Número de
atendimentos já
estava reduzido
O secretário de Saúde de Londrina, Agajan Der Bedrossian, também lamentou a decisão do Hospital Evangélico de suspender, a partir do final do ano, o atendimento do pronto-socorro. Ele disse, no entanto, ‘‘entender’’ as razões que levaram a instituição a tomar a decisão. ‘‘Sob o aspecto jurídico é um direito’’, disse o secretário. ‘‘Porque se eles estão trabalhando no vermelho, fica mesmo difícil.’’
Agajan acrescentou que hoje nenhum hospital, seja ele público, privado ou filantrópico, mantém-se somente com recursos do SUS. ‘‘É impossível. Aqui em Londrina, por exemplo, a Maternidade Municipal tem um déficit em torno de R$ 300 mil por mês. Gasta R$ 400 mil e o Estado repassa só R$ 100 mil. Não fosse a prefeitura bancar, a maternidade estaria inviabilizada’’, destacou. ‘‘Por isso, o governo federal vai ter que repensar, e repensar rapidamente, a política de saúde. Porque senão o sistema entra em colapso rapidamente.’’
O secretário disse ainda que o fim do pronto-socorro no Evangélico pode, de fato, provocar um impacto negativo no atendimento em Londrina. Mas não acredita que o problema será tão grave. Ele explica que, pelo número de atendimentos, o Hospital Evangélico encontra-se hoje na sétima posição no serviço de urgência e emergência, atrás do Pronto Atendimento Infantil (PAI), Posto José Belinati, Posto de Saúde do Jardim Leonor, HU, Santa Casa e Hospital da Zona Norte.

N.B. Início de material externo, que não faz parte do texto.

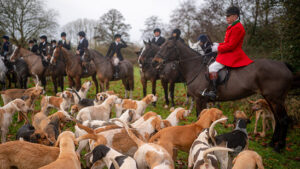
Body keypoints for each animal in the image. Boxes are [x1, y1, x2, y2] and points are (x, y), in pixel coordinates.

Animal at [154, 38, 294, 152]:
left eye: (169, 46)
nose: (156, 62)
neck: (195, 68)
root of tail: (283, 64)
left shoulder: (200, 99)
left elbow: (200, 117)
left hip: (276, 99)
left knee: (283, 119)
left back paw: (279, 147)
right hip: (270, 99)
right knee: (277, 119)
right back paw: (272, 143)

‘‘Pela média dos últimos meses, o Evangélico já vinha diminuindo a prestação de serviços para o SUS. Claro que a média de 100 pacientes por dia terá que ser redistribuída, de forma natural, entre todos os serviços. E, se todos já vinham trabalhando sob pressão, o impacto vai aumentar um pouco. Não só para Londrina como para toda região. É uma porta que está se fechando dentro do SUS’’, declarou. (L.H.)